What veg­eta­bles and fruits should you pay atten­tion to first?

  • Bananas. These fra­grant fruits con­tain starch — a source of “slow” car­bo­hy­drates, and potas­si­um. You can snack on bananas (includ­ing after a work­out), add them to smooth­ies and fruit sal­ads.
  • Cher­ry, the juice of which helps to get rid of mus­cle pain after sig­nif­i­cant phys­i­cal exer­tion.
  • Dates. A few dates are a great, ener­giz­ing snack.
  • For­est and gar­den berries — cur­rants, rasp­ber­ries, lin­gonber­ries, straw­ber­ries, blue­ber­ries, etc. A won­der­ful source of vit­a­min C, a deli­cious addi­tion to por­ridge, cot­tage cheese, as well as a com­po­nent of nutri­tious and vit­a­min cock­tails and smooth­ies. Please note: when prepar­ing home­made yogurt, berries should be added to the fin­ished prod­uct, as fruit acids inhib­it the growth of ben­e­fi­cial bac­te­ria and inter­fere with fer­men­ta­tion.
  • Avo­ca­do is a unique fruit that should be con­sid­ered more of a veg­etable than a fruit. Avo­ca­do fruits are very high in calo­ries, while they are per­fect­ly absorbed. Avo­ca­dos are used to make sal­ads, add them to rice and pas­ta dish­es, or sim­ply scoop out the ten­der, oily pulp of a ripe fruit with a spoon.
  • Root crops: car­rots, beets, turnips. They are quite high in car­bo­hy­drates, but the main advan­tage is their high fiber con­tent. In addi­tion, it is one of the most inex­pen­sive and wide­ly avail­able prod­ucts. Unlike the same avo­ca­do, for exam­ple.
  • Pota­toes. Pota­to lovers can exhale: a diet for mass gain allows the inclu­sion of pota­toes in the diet, unlike “weight loss” diets. Pref­er­ence should be giv­en to boiled and baked pota­toes. And don’t overuse it.

Seeds and nuts

Seeds and nuts

  • A hand­ful of nuts can be a good snack. And they are added to sal­ads, casseroles and home­made bread. Pay atten­tion to almonds, wal­nuts and hazel­nuts, cashews, as well as sun­flower and pump­kin seeds, sesame, flax seed.

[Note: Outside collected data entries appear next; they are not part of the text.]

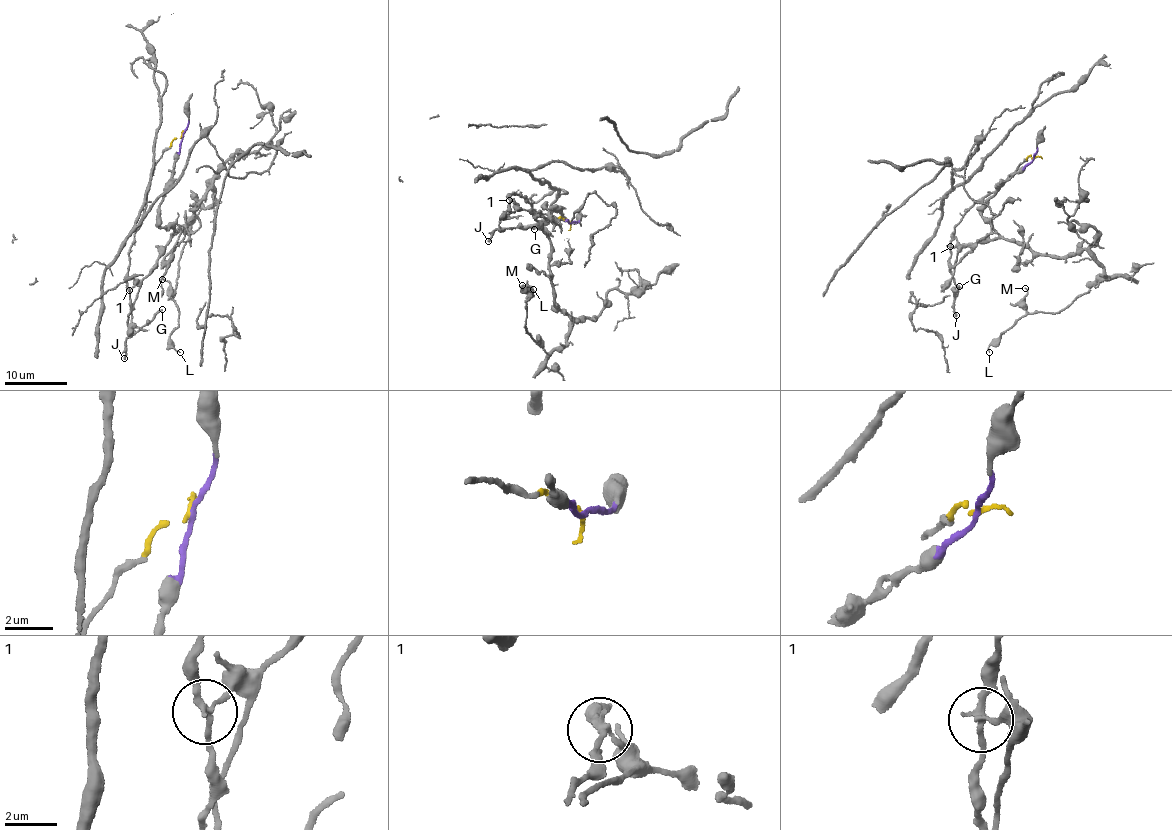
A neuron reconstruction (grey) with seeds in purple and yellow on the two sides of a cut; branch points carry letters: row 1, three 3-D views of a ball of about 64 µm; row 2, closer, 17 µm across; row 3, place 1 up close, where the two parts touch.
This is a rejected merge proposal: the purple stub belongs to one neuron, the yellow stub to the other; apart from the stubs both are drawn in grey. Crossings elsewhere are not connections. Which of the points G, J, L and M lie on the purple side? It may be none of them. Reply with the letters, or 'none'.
L, M

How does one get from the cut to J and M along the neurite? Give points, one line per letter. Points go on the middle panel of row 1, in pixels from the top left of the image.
J: (571, 223), (566, 218), (533, 211), (530, 202), (512, 193), (499, 222), (500, 232), (495, 229), (487, 241)
M: (571, 223), (543, 209), (553, 223), (554, 305), (568, 317), (565, 344), (548, 353), (531, 336), (522, 285)

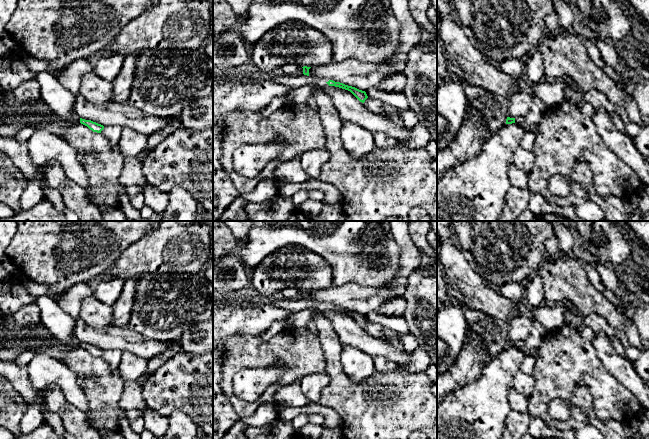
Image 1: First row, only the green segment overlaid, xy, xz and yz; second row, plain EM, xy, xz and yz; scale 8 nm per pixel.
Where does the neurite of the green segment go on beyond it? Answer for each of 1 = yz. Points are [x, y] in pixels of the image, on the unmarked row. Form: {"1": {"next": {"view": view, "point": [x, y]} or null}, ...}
{"1": {"next": {"view": "yz", "point": [520, 344]}}}

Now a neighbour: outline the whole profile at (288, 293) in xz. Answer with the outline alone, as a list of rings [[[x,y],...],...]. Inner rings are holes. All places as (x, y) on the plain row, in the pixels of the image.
[[[285,288],[281,290],[283,299],[294,300],[298,298],[299,290],[297,288]]]

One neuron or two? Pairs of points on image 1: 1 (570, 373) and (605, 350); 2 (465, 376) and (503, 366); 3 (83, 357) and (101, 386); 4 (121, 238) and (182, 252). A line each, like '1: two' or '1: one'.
1: two
2: two
3: one
4: two

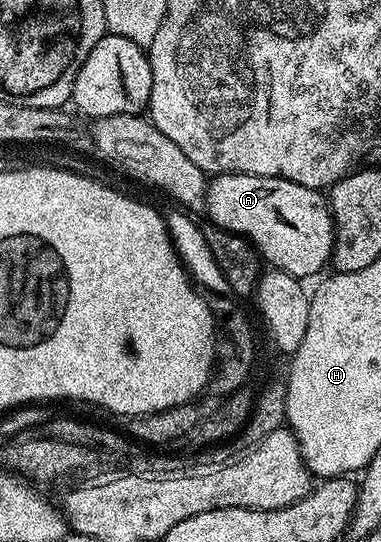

Bon appetit and beau­ti­ful fig­ure!

Expert com­ment

Grant Tins­ley, Phys­i­ol­o­gist, Sports Nutri­tion Spe­cial­ist, Texas

The first thing to start with any weight cor­rec­tion, both down­ward and upward, is an exam­i­na­tion of the body. This will deter­mine his con­di­tion, and pos­si­bly iden­ti­fy the rea­sons why the weight does not increase or decrease. Only after that, tak­ing into account all the data obtained, it is pos­si­ble to begin to devel­op a cor­rec­tion pro­gram, includ­ing not only the amount and sched­ule of phys­i­cal activ­i­ty and diet, but also the lifestyle.

It is good if it is pos­si­ble to con­stant­ly mon­i­tor the state of health and the process of weight change, mus­cle growth and fat reduc­tion.

In order for weight gain to pro­ceed grad­u­al­ly, it is nec­es­sary to cal­cu­late the dai­ly num­ber of calo­ries so that the sur­plus is about 10%.

It is impor­tant to have a bal­anced diet. And it is equal­ly impor­tant to avoid stress and dis­rup­tion of work and rest.

In the best case, all work is car­ried out under the con­stant super­vi­sion of a sports nutri­tion spe­cial­ist in coop­er­a­tion with a train­er. So you can time­ly adjust both the diet and train­ing loads.